Euophrys omnisuperstes does not show any obvious adaptations for survival in the extreme conditions of high mountains, being similar to jumping spiders living in more temperate environments. Swan noted that daytime temperatures at high elevations can actually be higher than lower down, because of the reduction in cloud cover and the thinness of the atmosphere. He recorded daytime temperatures at an elevation of 18000 ft of 92 F on rock surfaces and a more constant 60 F at a depth of 6 in, when the shaded air temperature was 55 F. Wanless speculated that jumping spiders' habit of spinning silken cells, in this case beneath rocks, might account for their ability to survive freezing temperatures.
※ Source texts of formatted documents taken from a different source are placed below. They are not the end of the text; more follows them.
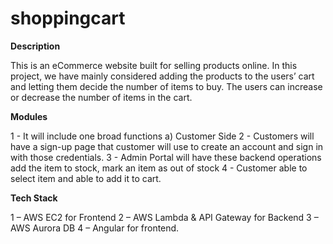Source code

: # shoppingcart

**Description**

This is an eCommerce website built for selling products online. In this project, we have mainly considered adding the products to the users’ cart and letting them decide the number of items to buy. The users can increase or decrease the number of items in the cart. 

**Modules**

1 - It will include one broad functions a) Customer Side 
2 - Customers will have a sign-up page that customer will use to create an account and sign in with those credentials.
3 - Admin Portal will have these backend operations add the item to stock, mark an item as out of stock
4 - Customer able to select item and able to add it to cart.

**Tech Stack**

1 – AWS EC2 for Frontend
2 – AWS Lambda & API Gateway for Backend
3 – AWS Aurora DB
4 – Angular for frontend.
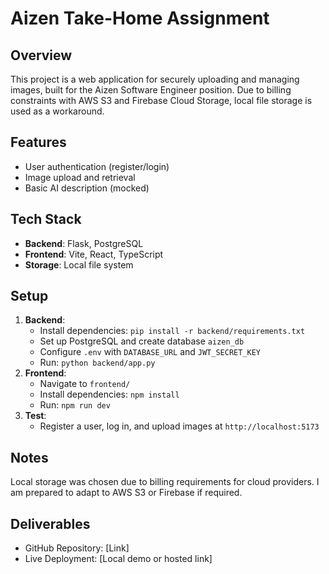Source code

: # Aizen Take-Home Assignment

## Overview
This project is a web application for securely uploading and managing images, built for the Aizen Software Engineer position. Due to billing constraints with AWS S3 and Firebase Cloud Storage, local file storage is used as a workaround.

## Features
- User authentication (register/login)
- Image upload and retrieval
- Basic AI description (mocked)

## Tech Stack
- **Backend**: Flask, PostgreSQL
- **Frontend**: Vite, React, TypeScript
- **Storage**: Local file system

## Setup
1. **Backend**:
   - Install dependencies: `pip install -r backend/requirements.txt`
   - Set up PostgreSQL and create database `aizen_db`
   - Configure `.env` with `DATABASE_URL` and `JWT_SECRET_KEY`
   - Run: `python backend/app.py`
2. **Frontend**:
   - Navigate to `frontend/`
   - Install dependencies: `npm install`
   - Run: `npm run dev`
3. **Test**:
   - Register a user, log in, and upload images at `http://localhost:5173`

## Notes
Local storage was chosen due to billing requirements for cloud providers. I am prepared to adapt to AWS S3 or Firebase if required.

## Deliverables
- GitHub Repository: [Link]
- Live Deployment: [Local demo or hosted link]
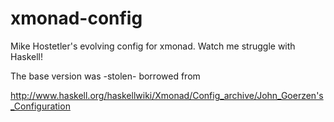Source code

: xmonad-config
=============

Mike Hostetler's evolving config for xmonad. Watch me struggle with Haskell!

The base version was -stolen- borrowed from 

http://www.haskell.org/haskellwiki/Xmonad/Config_archive/John_Goerzen's_Configuration

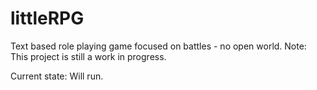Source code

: # littleRPG
Text based role playing game focused on battles - no open world.
Note: This project is still a work in progress.

Current state: Will run.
A female jumping spider found in the Dooars region of the Indian state of West Bengal was identified as E. omnisuperstes in 2014, thus extending the distribution to India and to a much lower altitude. Here it occurs in forest litter. Jerzy Prószyński in the Global Species Database of Salticidae regards this record as a misidentification, restricting the distribution to the Himalayas. As of September 2017, the World Spider Catalog notes Prószyński's view, recording the distribution of E. omnisuperstes as "Nepal, India?".

==Ecology==
Between 18000 and 20000 ft on Makalu, Swan observed that E. omnisuperstes had prey available: flies from the family Anthomyiidae, stalked on rock surfaces in sunny conditions, and springtails (order Collembola), preyed on under rocks when the sun was obscured by clouds. Both kinds of prey feed either on rotting vegetation or on the fungi promoting the rotting. Swan observed that plants and the relevant fungi were limited but still available at these altitudes. Springtails continued to be found even higher, where plants and plant remains were absent. Swan speculated that wind-blown organic debris, including pollen, was supporting the springtails and that they "must surely be present at still higher altitudes", resulting in an ecological system sustained by wind-blown debris.